GSA Annual Meeting in Denver, Colorado, USA - 2016

Paper No. 17-13
Presentation Time: 11:00 AM

HOW SPECIALIZED IS A DIET SPECIALIST? NICHE FLEXIBILITY AND LOCAL PERSISTENCE THROUGH TIME OF THE CHISEL-TOOTHED KANGAROO RAT


TERRY, Rebecca C., GUERRE, Megan E. and TAYLOR, David S., Department of Integrative Biology, Oregon State University, 3029 Cordley Hall, Corvallis, OR 97331, rebecca.terry@science.oregonstate.edu

Rapid changes in global climate have put many species at risk, particularly niche specialists. In the face of such change, consumers can shift their geographic or elevational ranges, or remain in place by taking advantage of new resources. In the Great Basin of western North America, the Chisel-toothed kangaroo rat, Dipodomys microps, is a specialized folivore thought to primarily consume the desert shrub Atriplex confertifolia. Because of its association with A. confertifolia, D. microps is presumed to have tracked the shrub as it moved south during the last glacial maximum. However, recent phylogeographic evidence indicates that D. microps did not shift and/or contract its range to a southern refugium. Here we use analyses of stable isotope ratios to examine the history of niche variation within D. microps from the end of the early Holocene to the present at a single site in the northwestern Great Basin. We thereby evaluate the role that niche flexibility may have played in allowing this presumed dietary specialist to cope with a changing environment.

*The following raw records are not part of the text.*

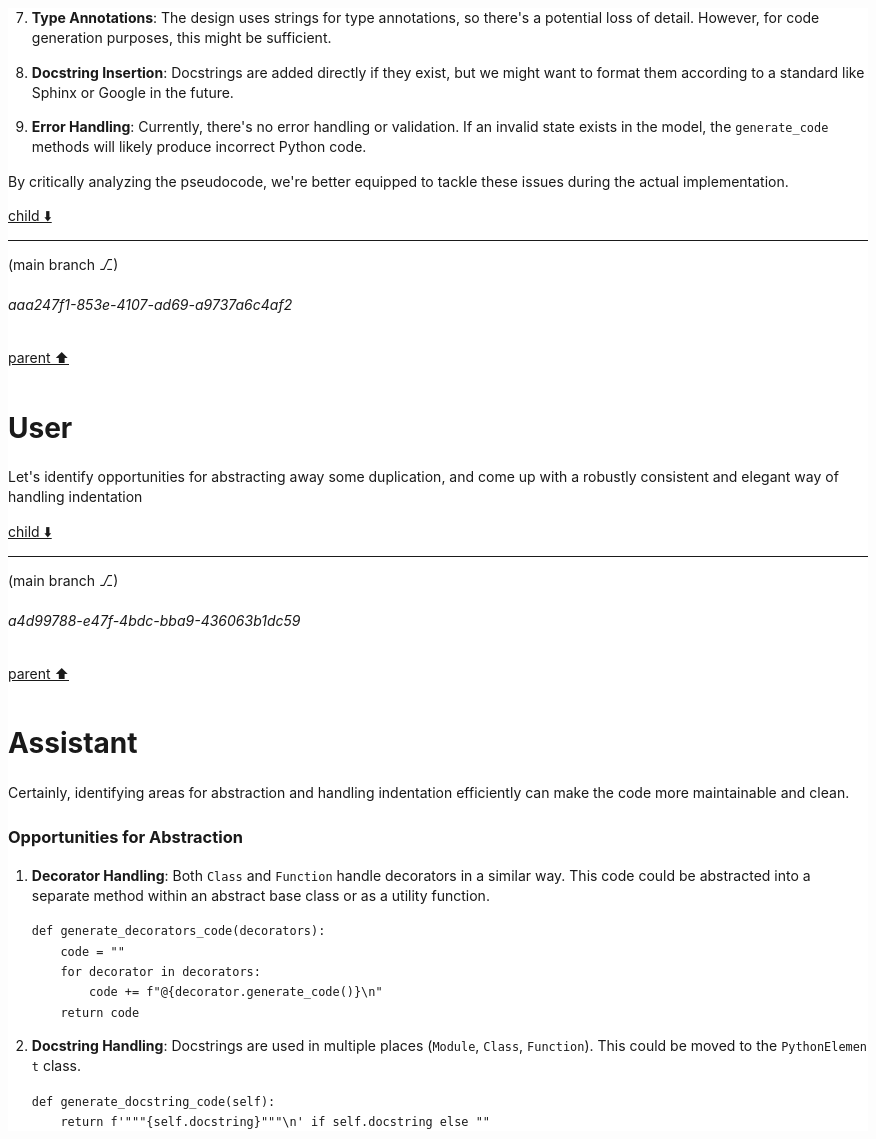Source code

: 7. **Type Annotations**: The design uses strings for type annotations, so there's a potential loss of detail. However, for code generation purposes, this might be sufficient.

8. **Docstring Insertion**: Docstrings are added directly if they exist, but we might want to format them according to a standard like Sphinx or Google in the future.

9. **Error Handling**: Currently, there's no error handling or validation. If an invalid state exists in the model, the `generate_code` methods will likely produce incorrect Python code.

By critically analyzing the pseudocode, we're better equipped to tackle these issues during the actual implementation.

[child ⬇️](#aaa247f1-853e-4107-ad69-a9737a6c4af2)

---

(main branch ⎇)
###### aaa247f1-853e-4107-ad69-a9737a6c4af2
[parent ⬆️](#f6341336-d0cf-419c-b57c-b1b4cbfca700)
# User

Let's identify opportunities for abstracting away some duplication, and come up with a robustly consistent and elegant way of handling indentation 

[child ⬇️](#a4d99788-e47f-4bdc-bba9-436063b1dc59)

---

(main branch ⎇)
###### a4d99788-e47f-4bdc-bba9-436063b1dc59
[parent ⬆️](#aaa247f1-853e-4107-ad69-a9737a6c4af2)
# Assistant

Certainly, identifying areas for abstraction and handling indentation efficiently can make the code more maintainable and clean.

### Opportunities for Abstraction

1. **Decorator Handling**: Both `Class` and `Function` handle decorators in a similar way. This code could be abstracted into a separate method within an abstract base class or as a utility function.
  
    ```plaintext
    def generate_decorators_code(decorators):
        code = ""
        for decorator in decorators:
            code += f"@{decorator.generate_code()}\n"
        return code
    ```

2. **Docstring Handling**: Docstrings are used in multiple places (`Module`, `Class`, `Function`). This could be moved to the `PythonElement` class.

    ```plaintext
    def generate_docstring_code(self):
        return f'"""{self.docstring}"""\n' if self.docstring else ""
    ```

We measured δ13C and δ15N in D. microps bone collagen from fossil specimens spanning the last 8,000 years at Two Ledges Chamber in Northwestern Nevada. Mean δ13C values through time indicate that, contrary to expectation, D. microps consumes a diversity of plants other than A. confertifolia (an isotopically distinct C4 shrub), and has done so for millennia. Analyses of isotopic mixing models suggest that the proportion of C4 in this species’ diet was highest in the middle Holocene, and has declined towards the recent, especially in the last century, even after Seuss effect correction. Mean δ15N values are consistently high, indicating D. microps could also be consuming a high proportion of insect protein in the past and today. Our results imply that this “dietary specialist” may actually have greater niche flexibility than previously assumed, and that this flexibility may have allowed D. microps to persist in place during past episodes of major environmental change. Understanding which species have responded to changing conditions in the past via niche shifts, as opposed to or in addition to range shifts, will allow us to better predict the impacts of future environmental change.